*What is required*.
How many lines in this data contain the string "svoje"? Reply with the number only.

Page-level text extractions
§ §

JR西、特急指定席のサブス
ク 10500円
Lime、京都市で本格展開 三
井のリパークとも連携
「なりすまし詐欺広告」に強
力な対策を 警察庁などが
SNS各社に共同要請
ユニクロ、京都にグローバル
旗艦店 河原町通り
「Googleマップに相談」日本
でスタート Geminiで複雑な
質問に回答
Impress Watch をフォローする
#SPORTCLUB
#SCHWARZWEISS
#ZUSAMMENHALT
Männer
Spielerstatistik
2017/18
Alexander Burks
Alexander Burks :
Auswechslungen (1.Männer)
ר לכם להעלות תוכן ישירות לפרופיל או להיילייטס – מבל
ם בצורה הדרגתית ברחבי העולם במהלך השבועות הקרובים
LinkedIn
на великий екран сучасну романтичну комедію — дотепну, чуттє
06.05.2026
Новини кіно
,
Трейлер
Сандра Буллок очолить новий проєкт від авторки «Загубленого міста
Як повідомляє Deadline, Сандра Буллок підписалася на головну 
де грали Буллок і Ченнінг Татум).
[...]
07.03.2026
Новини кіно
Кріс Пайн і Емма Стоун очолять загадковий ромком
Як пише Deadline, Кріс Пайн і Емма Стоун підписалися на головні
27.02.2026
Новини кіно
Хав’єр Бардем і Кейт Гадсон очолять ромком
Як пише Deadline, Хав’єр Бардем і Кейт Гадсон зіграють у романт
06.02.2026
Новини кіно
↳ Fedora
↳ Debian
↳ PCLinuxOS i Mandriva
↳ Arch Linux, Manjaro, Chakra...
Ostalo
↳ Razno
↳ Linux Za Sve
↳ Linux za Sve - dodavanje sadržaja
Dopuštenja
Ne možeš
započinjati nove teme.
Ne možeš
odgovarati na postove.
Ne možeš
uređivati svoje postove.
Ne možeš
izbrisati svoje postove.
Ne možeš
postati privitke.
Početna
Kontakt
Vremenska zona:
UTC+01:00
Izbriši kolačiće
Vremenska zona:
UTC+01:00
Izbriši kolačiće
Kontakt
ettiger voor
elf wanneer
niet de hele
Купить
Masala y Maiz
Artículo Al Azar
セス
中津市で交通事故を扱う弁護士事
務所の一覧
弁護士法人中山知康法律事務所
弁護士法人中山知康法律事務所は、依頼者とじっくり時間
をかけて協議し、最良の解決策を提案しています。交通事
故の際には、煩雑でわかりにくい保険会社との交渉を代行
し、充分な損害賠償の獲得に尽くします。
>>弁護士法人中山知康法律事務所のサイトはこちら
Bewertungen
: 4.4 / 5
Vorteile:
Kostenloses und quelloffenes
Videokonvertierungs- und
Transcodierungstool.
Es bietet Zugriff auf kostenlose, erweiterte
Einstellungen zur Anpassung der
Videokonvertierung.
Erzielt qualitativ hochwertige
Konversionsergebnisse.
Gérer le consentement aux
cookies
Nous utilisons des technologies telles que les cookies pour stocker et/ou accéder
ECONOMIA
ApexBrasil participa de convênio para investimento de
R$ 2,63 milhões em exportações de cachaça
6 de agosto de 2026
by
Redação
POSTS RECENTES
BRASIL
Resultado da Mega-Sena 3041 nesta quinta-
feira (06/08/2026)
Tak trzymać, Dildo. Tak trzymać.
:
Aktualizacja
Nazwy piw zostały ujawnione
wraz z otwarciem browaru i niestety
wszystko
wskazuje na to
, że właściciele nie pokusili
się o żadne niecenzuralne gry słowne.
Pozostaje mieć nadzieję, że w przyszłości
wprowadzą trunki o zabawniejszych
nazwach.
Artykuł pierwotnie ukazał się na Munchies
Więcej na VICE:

§ §

*Solution for this problem*.
2